데이터셋에서 뽑은 항목:
==*==
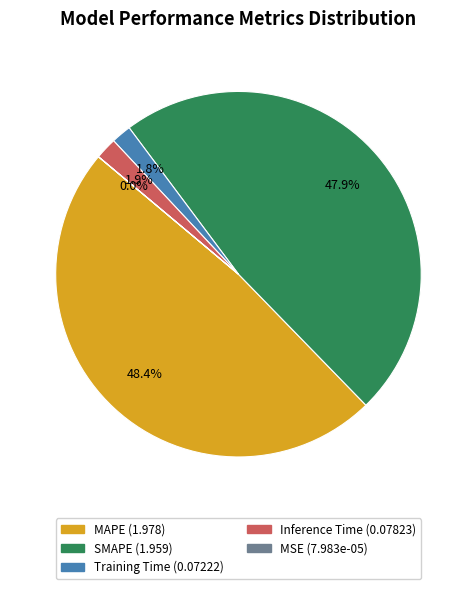

Does Inference Time account for over 50% of the chart?

No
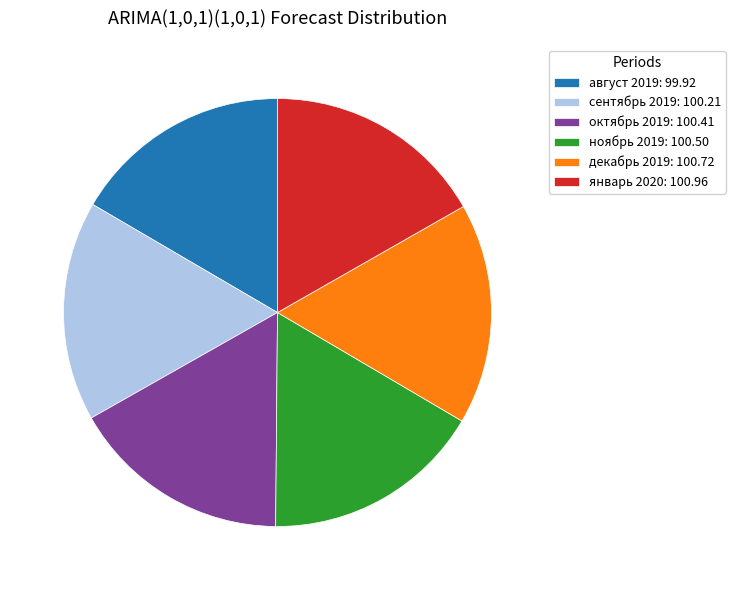

Is the sum of январь 2020 and ноябрь 2019 greater than half?

No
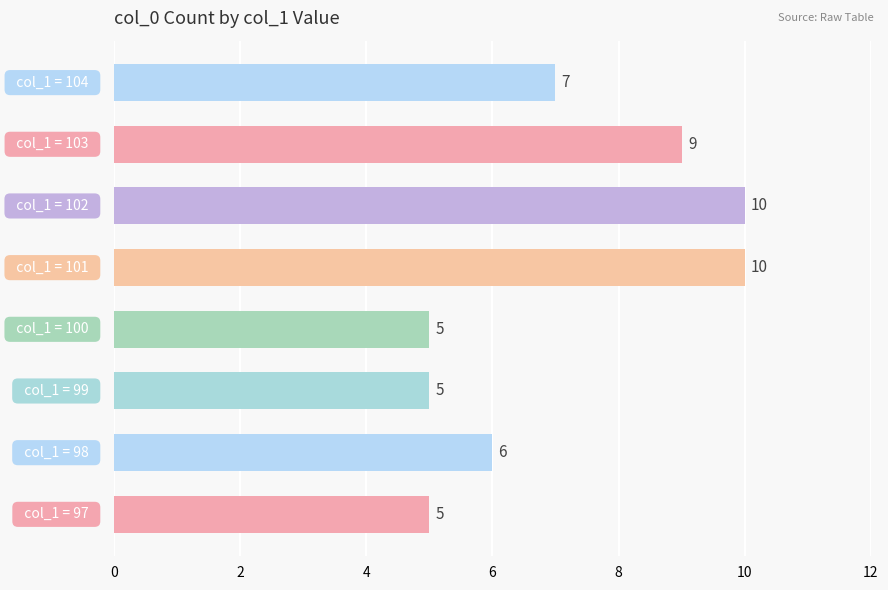

What is the smallest value displayed?

5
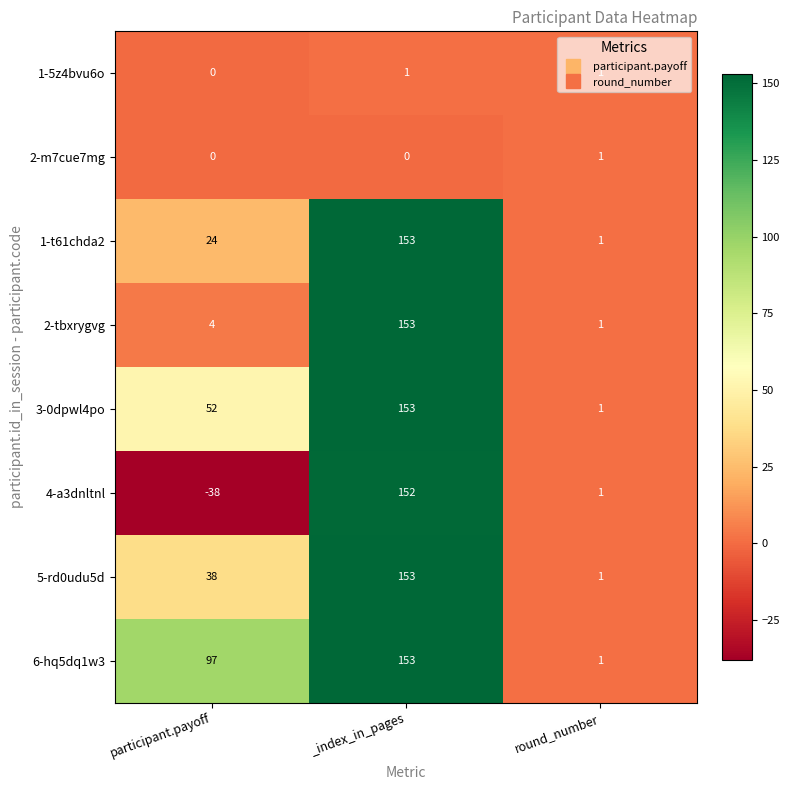

The value of 5-rd0udu5d at participant.payoff is 38. True or false?

True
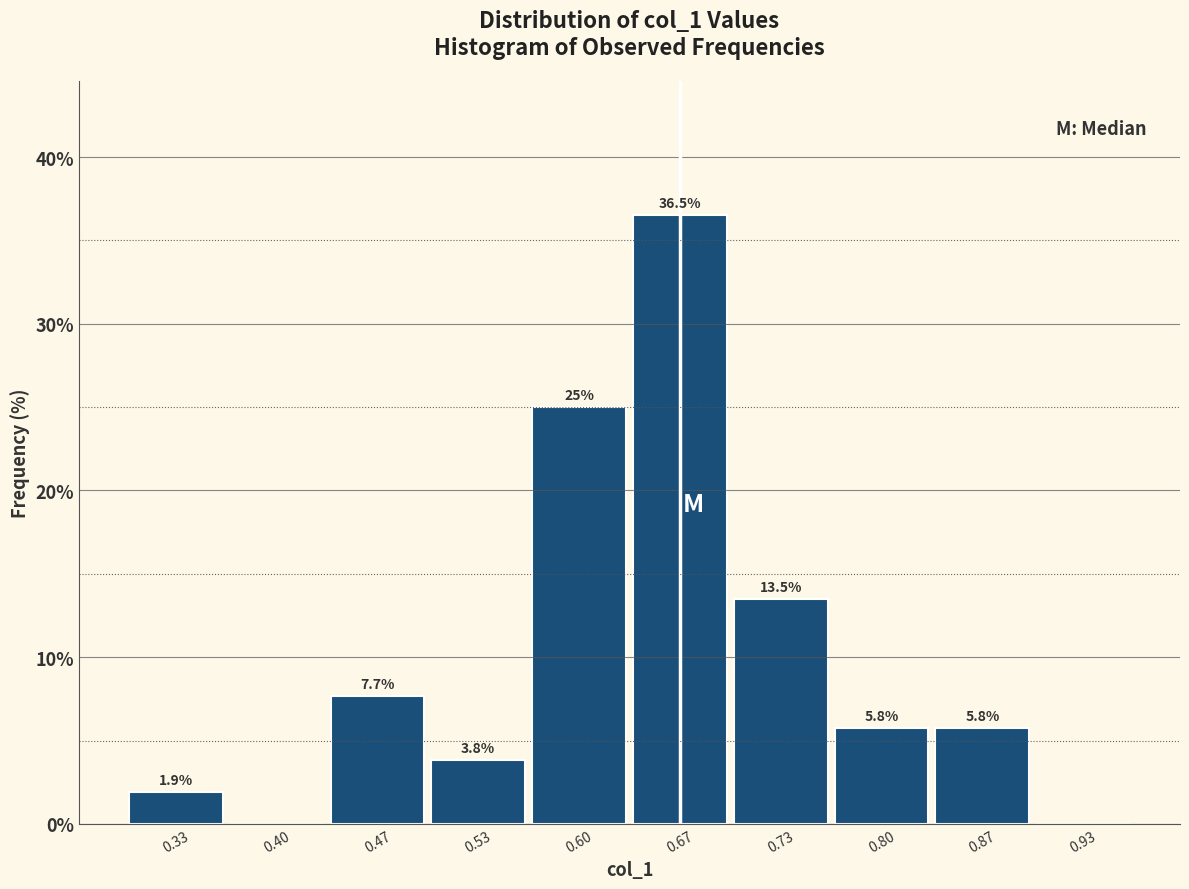

Which range on the x-axis has the tallest bar?

0.63 to 0.70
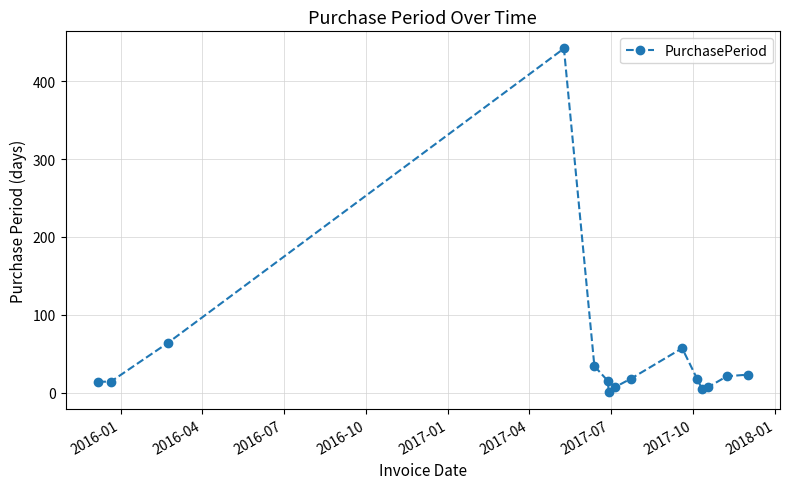

What is the average value?

49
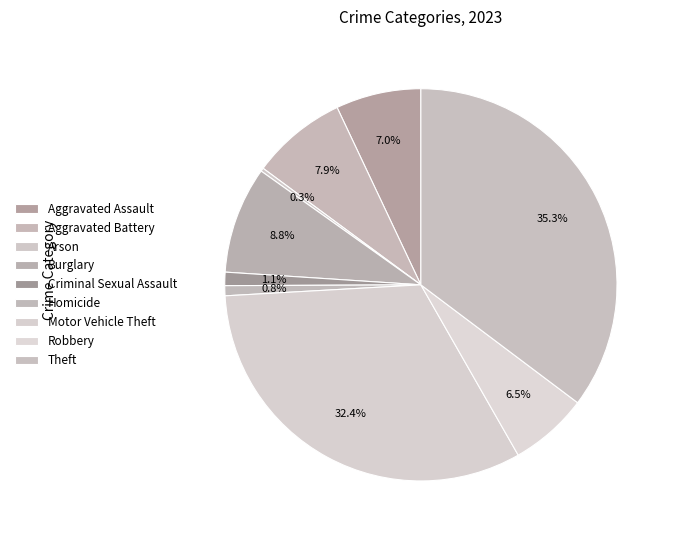

What is the total percentage of Arson and Motor Vehicle Theft?

32.6%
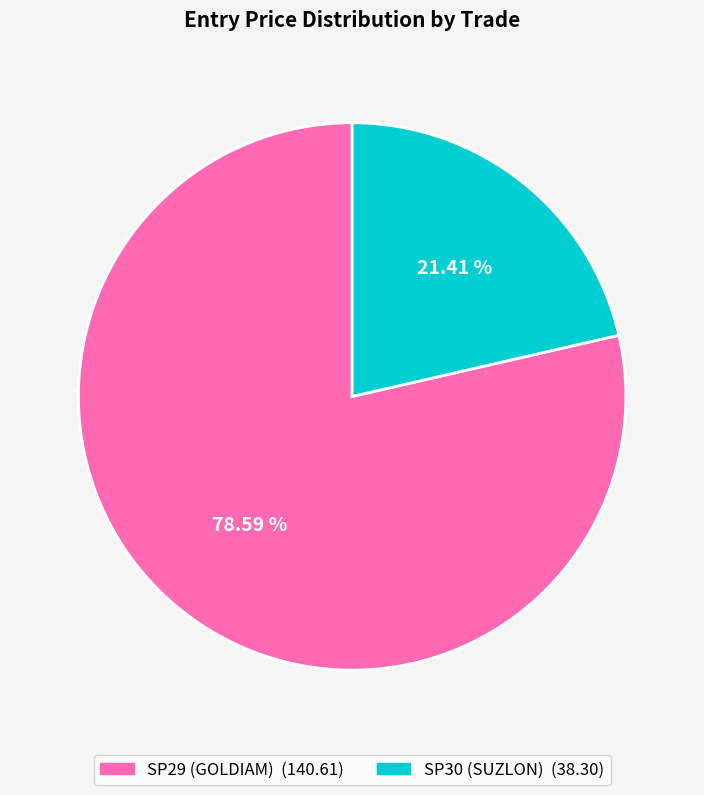

To the nearest percent, what is the average slice percentage?

50%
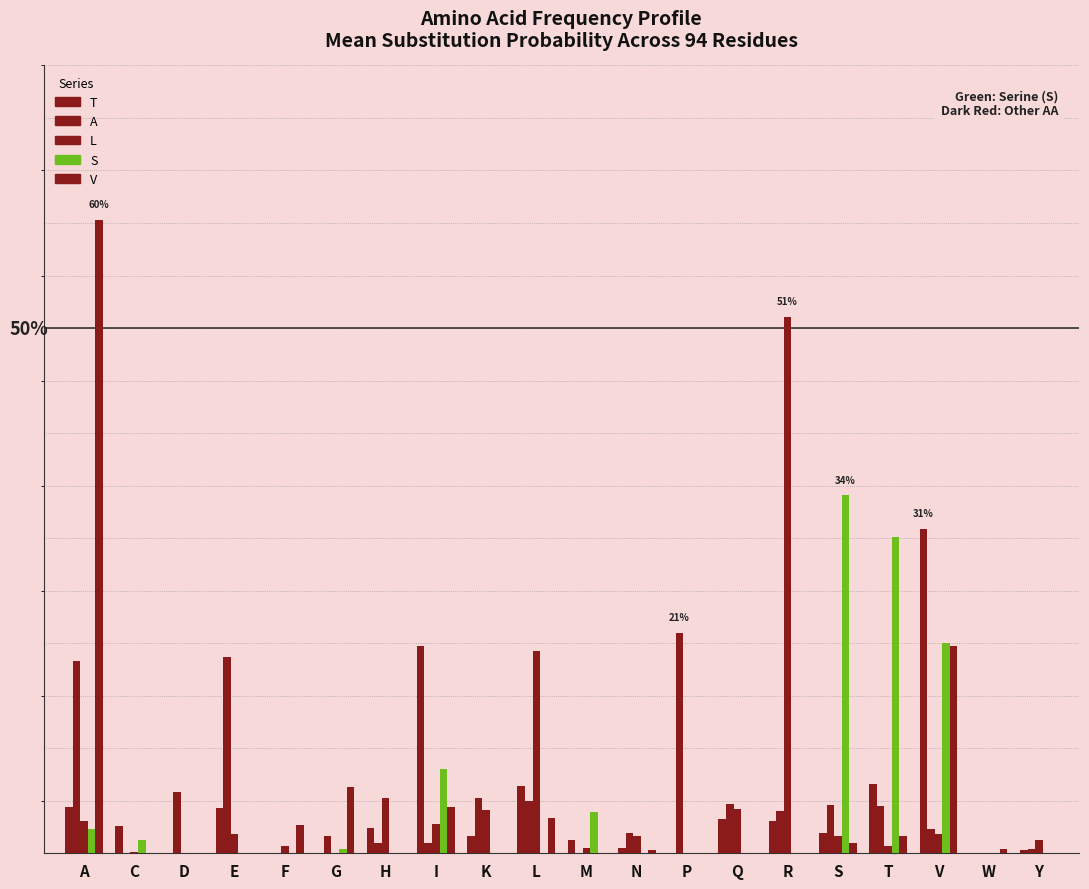

Are the bars grouped side by side (vs. stacked)?

Yes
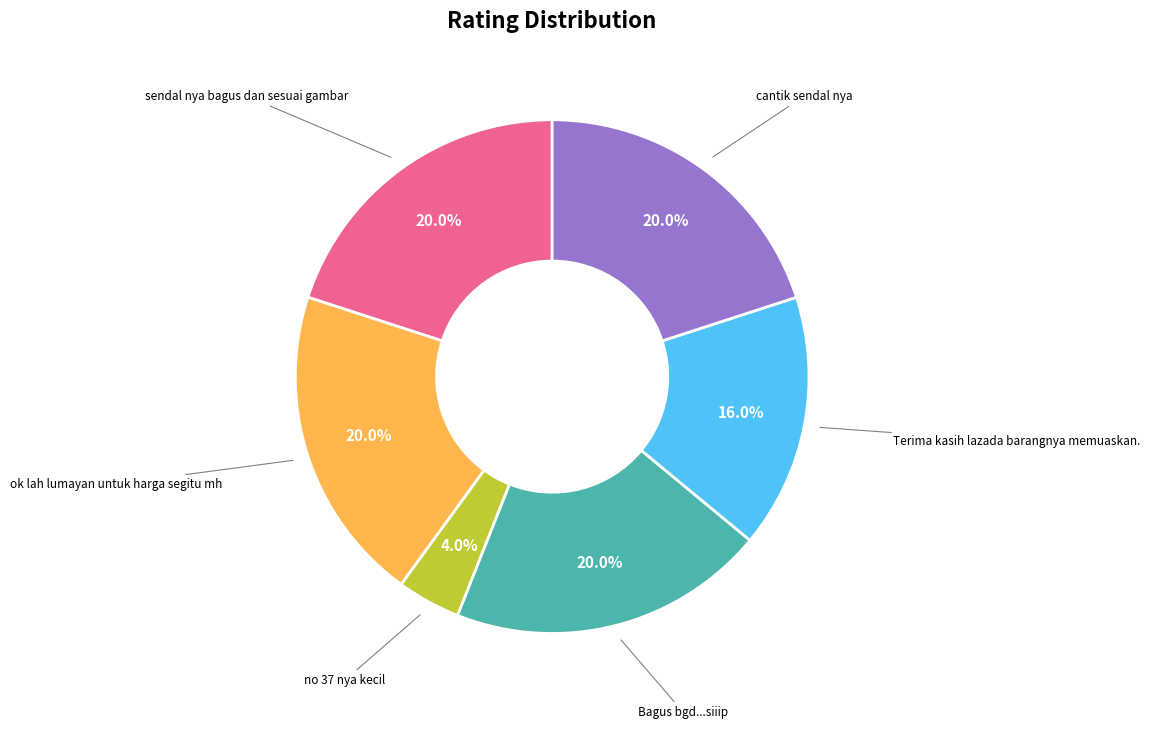

To the nearest percent, what is the difference between the largest and smallest slice percentages?

16%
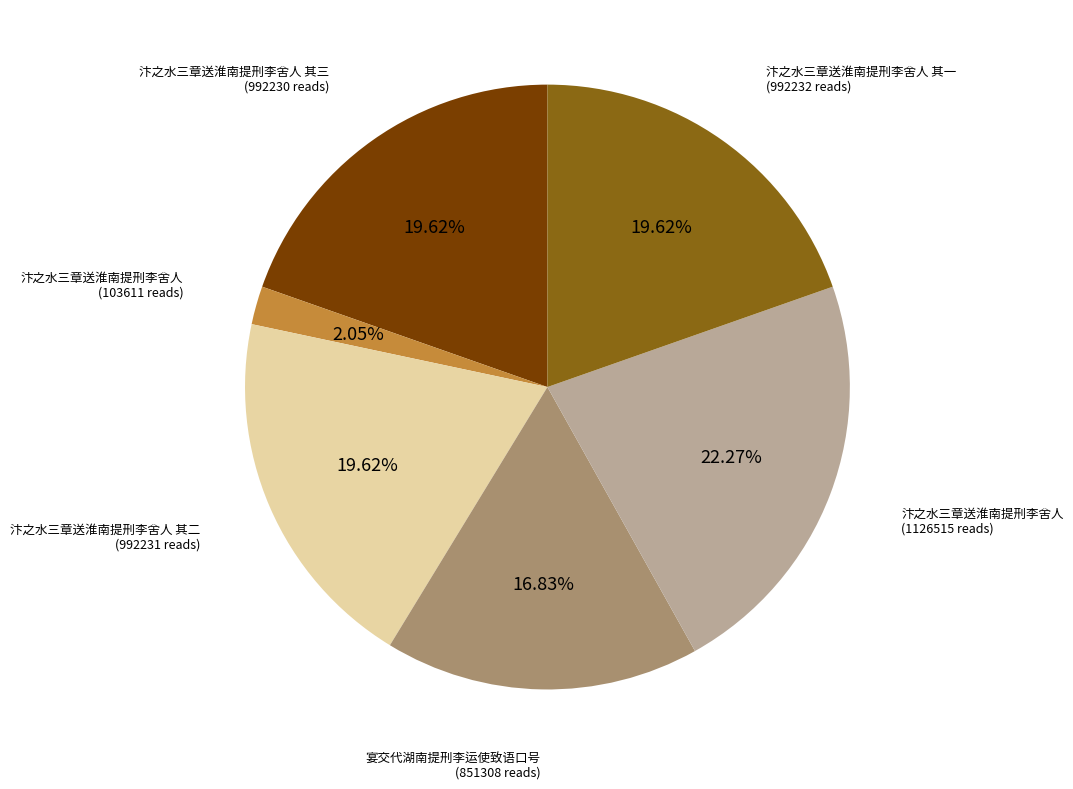

How many segments does this pie chart have?

6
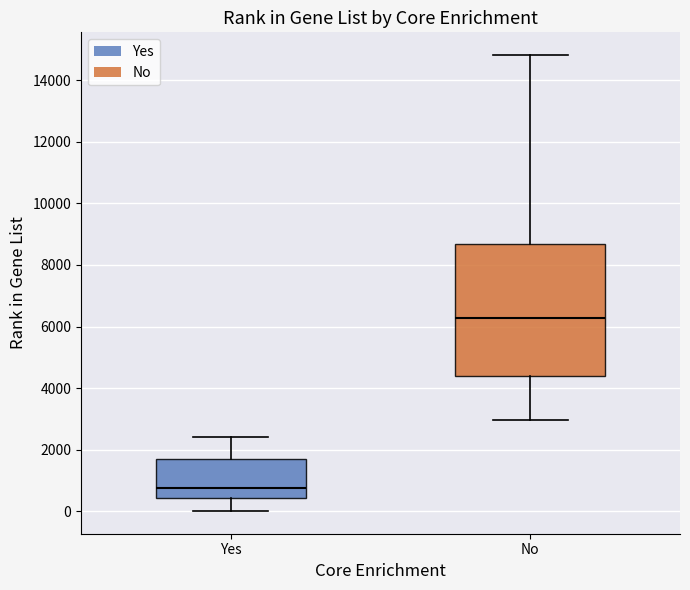

Reading left to right, read every box against the y-axis: the position of its median line, the range the box covers, and the ends of its whiskers. The values are not printed on the chart, so give them approximately, as read against the axis.

Yes: median 800, box 400 to 1600, whiskers 0 to 2400
No: median 6200, box 4400 to 8600, whiskers 3000 to 14800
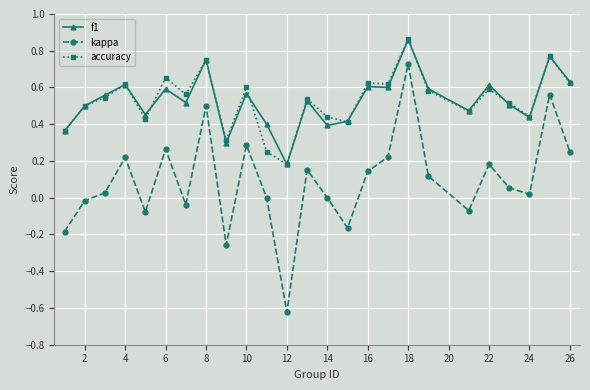

Does the chart have visible grid lines?

Yes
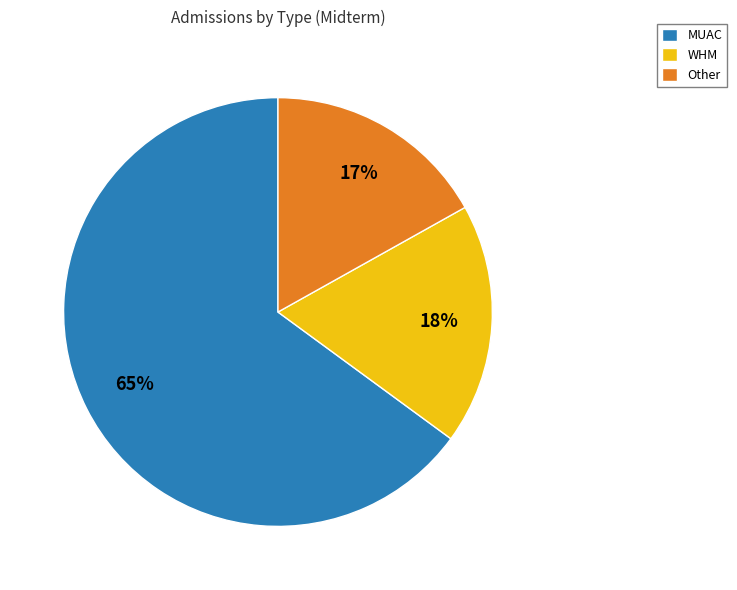

Which slice is the largest?

MUAC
==*==
## 문제 내용
위 항목에서 "smallest"라는 단어가 들어 있는 줄만 걸러 내어 모두 옮겨 적으시오.

## 서술 답안
What is the smallest value displayed?
To the nearest percent, what is the difference between the largest and smallest slice percentages?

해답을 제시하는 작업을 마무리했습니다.